All average effect parameter possibly hide considerable treatment effect heterogeneity. The relationship between these parameters depends on the assignment mechanism that matches agents to treatment. If agents select their treatment status based on their own benefits, like in the presence of essential heterogeneity, then agents that take up treatment benefit more than those that do not and thus \(B^{TT}\) > \(B^{ATE}\). If agents select their treatment status at random, which is equivalent with the absence of essential heterogeneity, then all parameters are equal. Figure 1 illustrates an example for both cases. Both graphs show the distribution of benefits which is characterized by the difference of potential outcomes \(Y_1 - Y_0\). Additionally the figures shows the conventional effects for both setups whereupon the selection process on the left side is affected by essential heterogeneity whereas the right side displays the effects in the absence of essential heterogeneity.

../_images/fig-treatment-effects-with-and-without-eh.png — **Fig. 1:** Conventional treatment effects with and without essential heterogeneity¶

The policy relevance of the conventional treatment effect parameters is limited in the presence of essential heterogeneity. They are only informative about extreme policy alternatives. The \(B^{ATE}\) is of interest to policy makers if they weigh the possibility of moving a full economy from a baseline to an alternative state or are able to assign agents to treatment at random. The \(B^{TT}\) is informative if the complete elimination of a program already in place is considered. Conversely, if the same program is examined for compulsory participation, then the \(B^{TUT}\) is the policy relevant parameter.

To ensure a tight link between the posed policy question and the parameter of interest, [19] propose the policy-relevant treatment effect \(B^{PRTE}\). They consider policies that do not change potential outcomes, but only affect individual choices. Thus, they account for voluntary program participation.

Policy-Relevant Average Treatment Effect¶

The \(B^{PRTE}\) captures the average change in outcomes per net person shifted by a change from a baseline state \(B\) to an alternative policy \(A\). Let \(D_B\) and \(D_A\) denote the choice taken under the baseline and the alternative policy regime respectively. Then, observed outcomes are determined as

\[\begin{split}Y_B & = D_BY_1 + (1 - D_B)Y_0\\ Y_A & = D_AY_1 + (1 - D_A)Y_0.\end{split}\]

A policy change induces some agents to change their treatment status \(\left(D_B \neq D_A\right)\), while others are unaffected. More formally, the \(B^{PRTE}\) is then defined as

\[B^{PRTE} = \frac{1}{E[D_A] - E[D_B]}(E[Y_A] - E[Y_B]).\]

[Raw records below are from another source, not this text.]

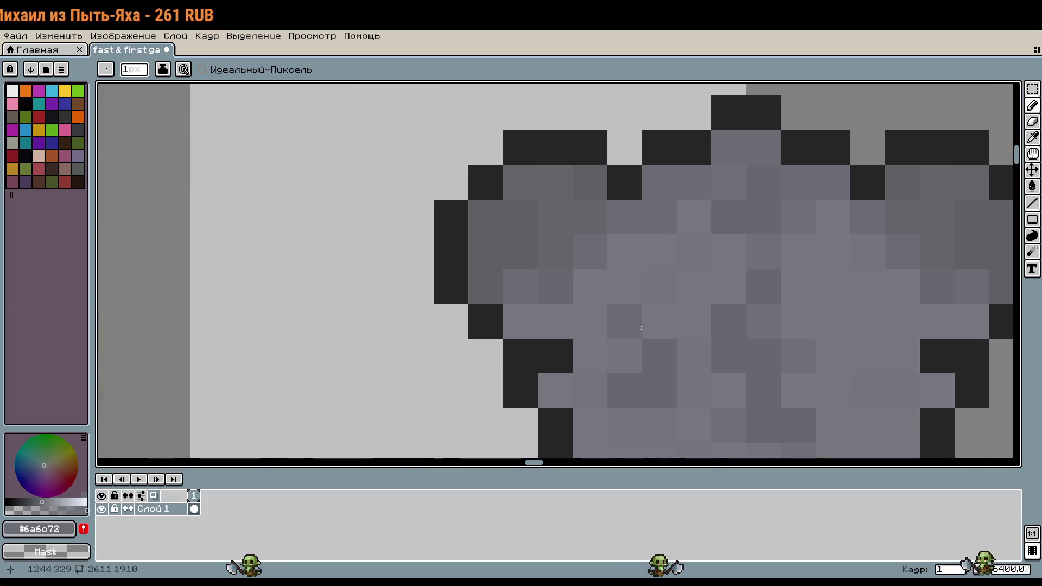
scroll(647, 311, up, 3)
scroll(647, 311, up, 2)
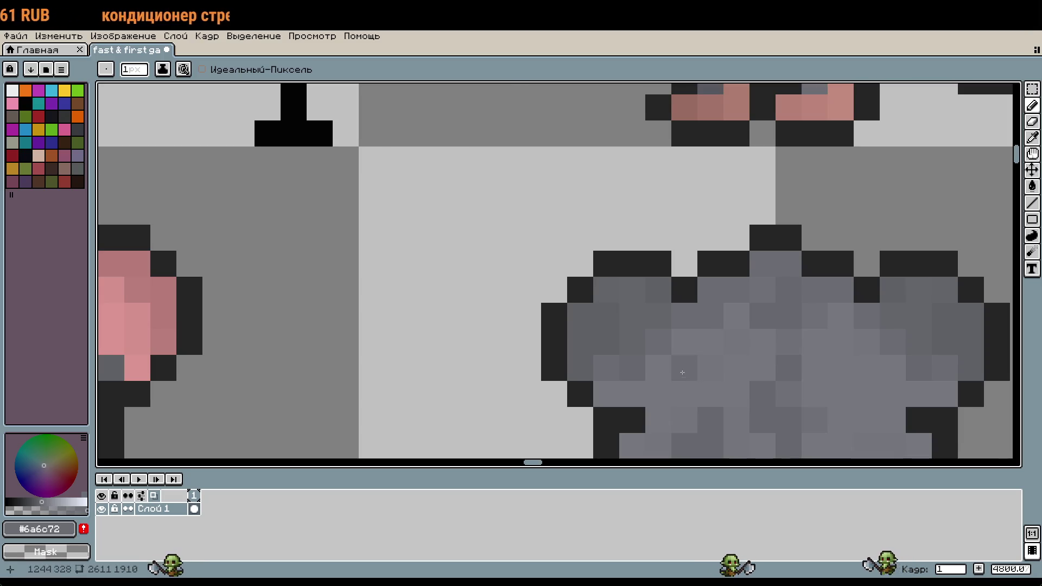
scroll(703, 331, down, 6)
scroll(756, 360, down, 2)
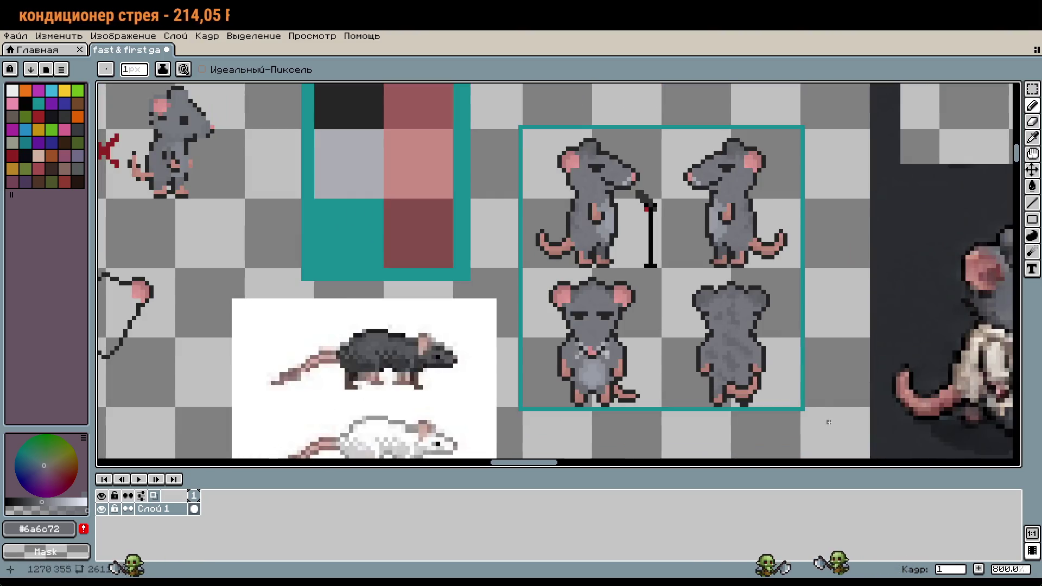
scroll(752, 356, up, 3)
scroll(752, 356, up, 4)
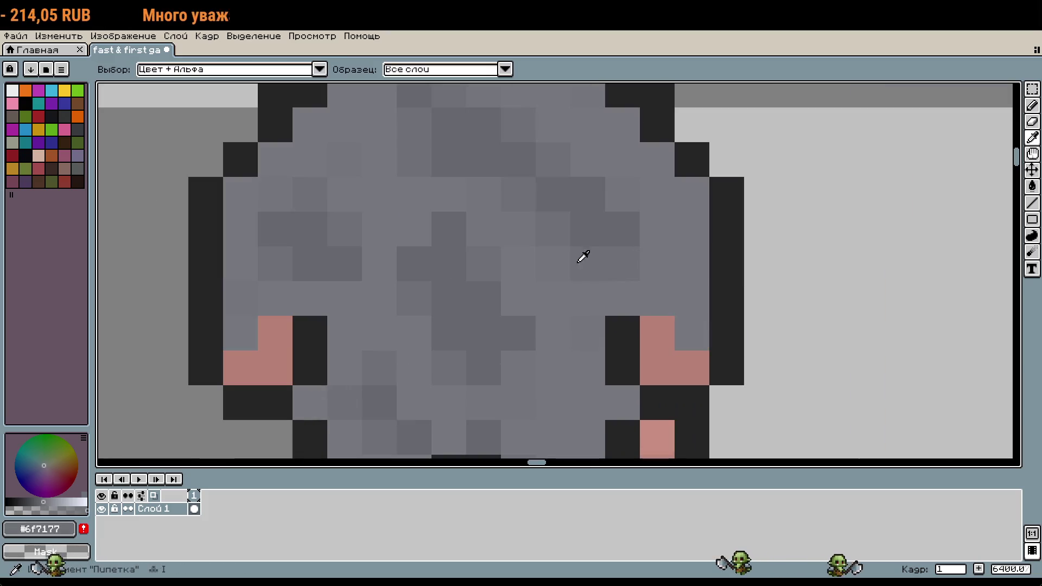
alt+click(648, 235)
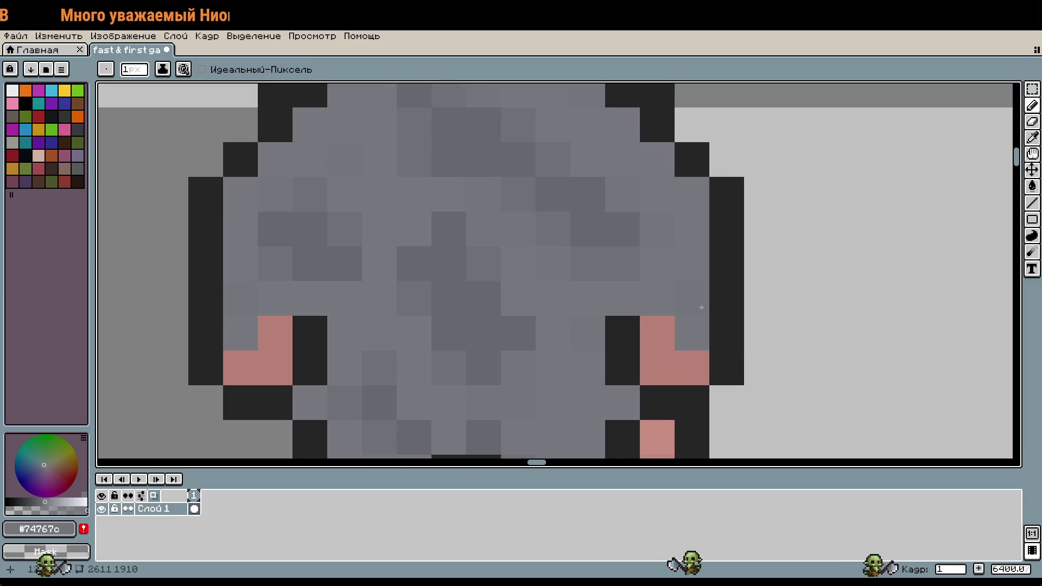
scroll(677, 319, up, 5)
scroll(678, 319, left, 5)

As an example consider that policy makers want to increase the overall level of education. Rather than directly assigning individuals a certain level of education, policy makers can only indirectly affect schooling choices, e.g. by altering tuition cost through subsidies. The individuals drawn into treatment by such a policy will neither be a random sample of the whole population, nor the whole population of the previously (un-)treated. Therefore the implementation of conventional effects run the risk of being biased, whereas the \(B^{PRTE}\) is able to evaluate the average change in outcomes per net individual that is shifted into treated.

Local Average Treatment Effect¶

The Local Average Treatment Effect \(B^{LATE}\) was introduced by [26]. They show that instrumental variable approaches (IV) identify \(B^{LATE}\), which measures the mean gross return to treatment for individuals induced into treatment by a change in an instrument.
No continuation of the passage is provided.